*** Opening of Passage provided ***

Subject Re: [firebird-support] Performance problem
Author Helen Borrie
At 04:18 AM 1/11/2007, you wrote:
>Hi All -
>
>I have a scientific data set (Jim Hansen's global temperature anomaly
>grid) which I am trying to do a plot with. When I run a query to
>generate the plot data from an embedded Firebird 2.0.3 database, it
>takes about 25 minutes:
>
> SELECT ((CASE WHEN (F_INTEGERABS("LandOceanTemps"."Lat (deg)") >
>CAST(66.5 AS DOUBLE PRECISION)) THEN _UNICODE_FSS 'Polar'
> WHEN (F_INTEGERABS("LandOceanTemps"."Lat (deg)") <
>CAST(23.5 AS DOUBLE PRECISION)) THEN _UNICODE_FSS 'Tropical'
> ELSE _UNICODE_FSS 'Temperate' END)) AS
>"none:Climate Zone:nk",
> ((CASE WHEN ("LandOceanTemps"."Lat (deg)" >= 0) THEN
>_UNICODE_FSS 'Northern' ELSE _UNICODE_FSS 'Southern' END)) AS
>"none:Hemisphere:nk",
> (EXTRACT(YEAR FROM "LandOceanTemps"."Date")) AS "yr:Date:qk",
> (AVG(CAST("LandOceanTemps"."Anomaly" AS DOUBLE PRECISION))) AS
>"avg:Anomaly:qk"
> FROM "LandOceanTemps"
> GROUP BY 1,
> 2,
> 3
>
>The query plan is.
>
>PLAN SORT ((LandOceanTemps NATURAL))
>
>The same query against a MySQL database containing the original data
>runs in about 47 seconds:
>
> SELECT ((CASE WHEN (ABS(`LandOceanTemps`.`Lat (deg)`) > 66.5)

*** Close of Passage provided ***

Work item:
Can you carry on the forum post above about the slow Firebird query, picking up right after its last line?

*** Opening of Given information ***

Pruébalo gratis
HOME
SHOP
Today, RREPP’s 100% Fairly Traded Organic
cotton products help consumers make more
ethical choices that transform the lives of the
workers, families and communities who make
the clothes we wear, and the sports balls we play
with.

*** Close of Given information ***

Response to this exercise:
>THEN 'Polar'
> WHEN (ABS(`LandOceanTemps`.`Lat
>(deg)`) < 23.5) THEN 'Tropical'
> ELSE 'Temperate' END)) AS
>`none:Climate Zone:nk`,
> ((CASE WHEN (`LandOceanTemps`.`Lat (deg)` >= 0) THEN
>'Northern' ELSE 'Southern' END)) AS `none:Hemisphere:nk`,
> (YEAR(`LandOceanTemps`.`Date`)) AS `yr:Date:qk`,
> (AVG(`LandOceanTemps`.`Anomaly`)) AS `avg:Anomaly:qk`
> FROM `LandOceanTemps`
> GROUP BY 1,
> 2,
> 3
>
>The Firebird schema is
>
>CREATE TABLE "LandOceanTemps" (
> "Anomaly" DOUBLE PRECISION,
> "Date" DATE,
> "Lat (deg)" INTEGER,
> "Long (deg)" INTEGER
> );
>
>CREATE INDEX "_tidx_128_2a" ON "LandOceanTemps"."Date" ASC;
>CREATE INDEX "_tidx_128_3a" ON "LandOceanTemps"."Lat (deg)" ASC;
>CREATE INDEX "_tidx_128_4a" ON "LandOceanTemps"."Long (deg)" ASC;
>
>The table has 10,886,400 rows. The dates are all month precision;
>lat/long are on a 2 degree grid and the Anomaly values range from
>-11.7 to 14.09.
>
>Any ideas on why this is 50x slower? It is just numbers!

It's not "just numbers". It's 10 million rows consisting entirely of calculated fields, arriving at a sort set for which no indexes are available. The sort isn't on numbers, either, it's on derived text of up to 60 bytes long, which has to be recalculated repeatedly in the 3-level sort. The AVG calculation itself isn't even straightforward, thanks to the cast. The sort set is too large to be in memory so it's being done on disk in files.

All that's why the Firebird query isn't fast.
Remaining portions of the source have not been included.